[START OF DATA SHOWN]

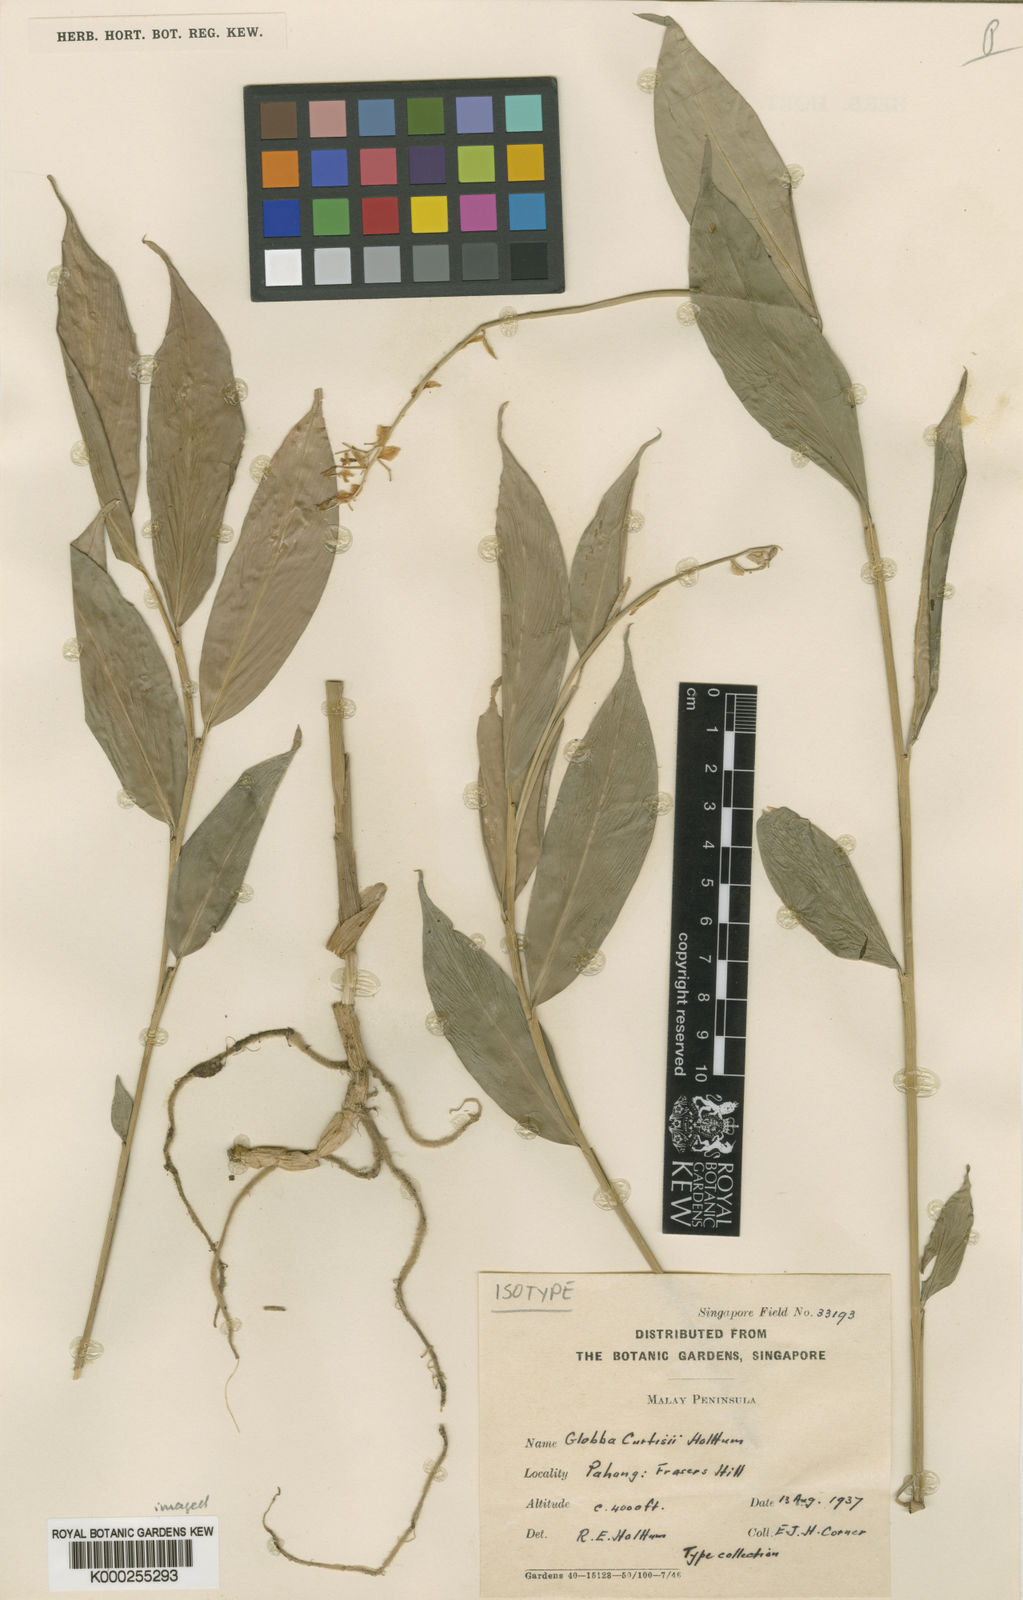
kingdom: Plantae
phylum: Tracheophyta
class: Liliopsida
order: Zingiberales
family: Zingiberaceae
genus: Globba
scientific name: Globba curtisii
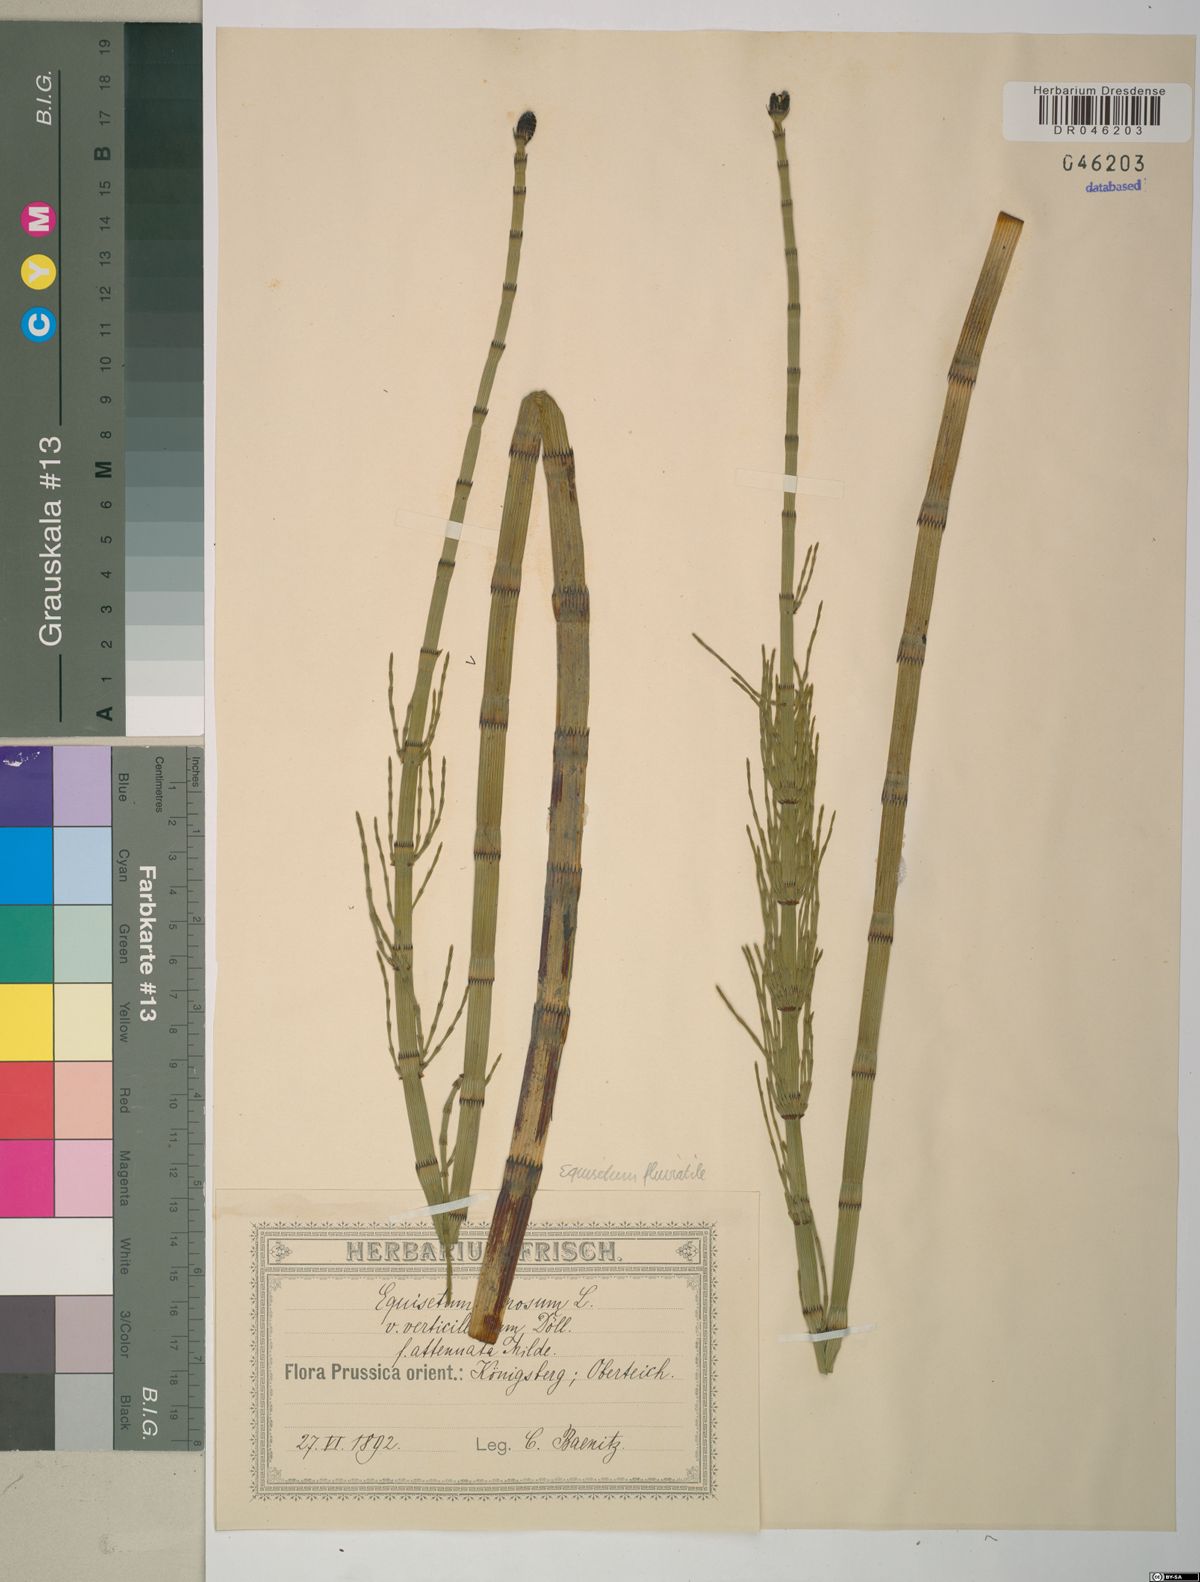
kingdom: Plantae
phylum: Tracheophyta
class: Polypodiopsida
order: Equisetales
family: Equisetaceae
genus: Equisetum
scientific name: Equisetum fluviatile
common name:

[END OF DATA SHOWN]

TASK GOAL - Write all the lines out again with "phylum" swapped for "division" wherever it shows up, keeping everything else the same. Leave the pictures out.

THE OUTPUT -
kingdom: Plantae
division: Tracheophyta
class: Liliopsida
order: Zingiberales
family: Zingiberaceae
genus: Globba
scientific name: Globba curtisii
kingdom: Plantae
division: Tracheophyta
class: Polypodiopsida
order: Equisetales
family: Equisetaceae
genus: Equisetum
scientific name: Equisetum fluviatile
common name:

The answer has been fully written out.